Látigo y cascabel
Una figura que durante décadas ocupó un perfil bajo dentro de la práctica artística adquiere cada vez más un rol preponderante. Su presencia en el competitivo mundo del arte se ha convertido en imprescindible, sobre todo cuando se trata de concebir exposiciones.
Hablo del curador, especialista que luego de haber permanecido prácticamente encerrado en los museos, con el advenimiento de la contemporaneidad y la realización de muestras transitorias e itinerantes, se convirtió en un personaje público con una gran responsabilidad.
Estos profesionales, cuya misión original se limitaba a custodiar una colección, conservarla y restaurarla (de ahí su nombre), actúan como mediadores entre la obra del artista y el público, o entre la propuesta estética y el sistema de recepción que incluye instituciones especializadas, coleccionistas y entidades de mercado. Seleccionan las piezas que integrarán la muestra y se ocupan de crear un discurso que oriente al receptor y le permita entender la intencionalidad de lo que se expone.

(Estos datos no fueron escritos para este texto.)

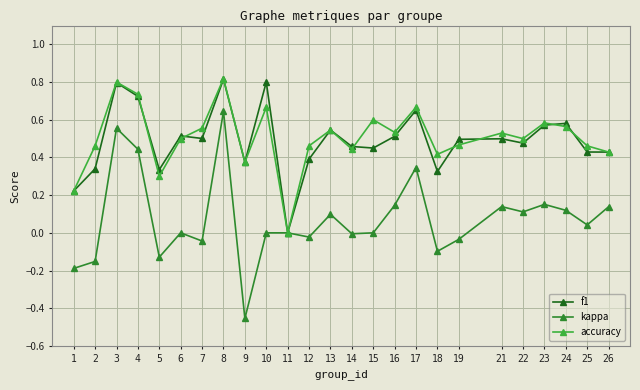

How many interior local valleys does the accuracy series have?

7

Investigan, sugieren temas, le dan sentido a la propuesta expositiva, justifican la relación entre las piezas y están pendientes de la seguridad y catalogación de estas.
Algunos de ellos gozan de fama internacional y son contratados para que organicen exposiciones en muchos lugares del mundo. Su entrada en el mercado del arte les ha dado el poder de imponer obras, nombres y técnicas, elegir cuadros, negociar, y está bien que así sea, porque una persona ajena a la propuesta resulta más objetiva al hacer una elección correcta.
Sin embargo, el problema comienza cuando esta profesión es ejercida por sujetos con un escaso sentido de la ética y poca o ninguna formación en Historia del Arte, sobre todo en disciplinas relacionadas con la visualidad en general.
Copiando modelos foráneos y queriendo imponer sus ideas, andan desde hace algún tiempo ciertos «curanderos», como les ha llamado el maestro López Oliva. Afortunadamente son los menos, pero existen y sin el menor respeto por esa profesión organizan exposiciones, carentes de un aparato conceptual sólido que las sustente, al tiempo que favorecen a determinados artistas a cambio de beneficios económicos. O crean un aparataje que les permita moverse y competir en el «mercado de las curadurías».
Me he preguntado muchas veces de qué archivo arqueológico sacan ellos ciertos discursos que usan, los cuales resultan incomprensibles para la mayoría de las personas y frecuentemente también para los verdaderos creadores y especialistas del arte. Queriendo aparentar una cultura que no tienen o disfrazar la comunicación mediante un tipo de expresión que impida reconocer sus carencias profesionales, emplean palabras rebuscadas al escribir los textos del catálogo y realizar comentarios en revistas, lo que reduce la función de un material que debe servir de referencia o detonante para que el público disfrute de la exposición.
No estoy en contra de la incursión de otros profesionales en el trabajo público y cultural con las creaciones artísticas, siempre que este sea capaz de enriquecer con una nueva mirada el campo de estudio en el que se incursiona. Pero sí de la existencia de parásitos que se aprovechan del desconocimiento de algunos para ganar liderazgo y alterar lo auténtico del valor estético.
Muchas son las razones que pueden haber influido en que estos personajes existan, pero la más importante de todas quizá sea la falta de especialización académica. Si bien en la carrera de Historia del Arte se incluyó la asignatura Curaduría y en los últimos años se han impartido algunos cursos de posgrado, todavía no es suficiente. Hay que ser más sistemáticos y adquirir una mayor conciencia de cuánto está en riesgo si cae en manos de farsantes nuestro patrimonio cultural.
Preocupante resulta también que el protagonismo alcanzado por estos «curadores» empieza a competir en algunos casos con el del artista, lo cual es bien peligroso, pues no debe este último ser desplazado a un segundo plano y convertido en mero suministrador de materiales, como ya está sucediendo en muchos lugares del mundo.
Curar una muestra es una labor que no puede realizar cualquiera. Se requiere de una alta preparación. Un curador debe abrazar una idea, defenderla y ayudar al público, a coleccionistas y a mediadores en la comprensión de la exposición, porque lo esencial, como decía el Principito, es invisible a los ojos.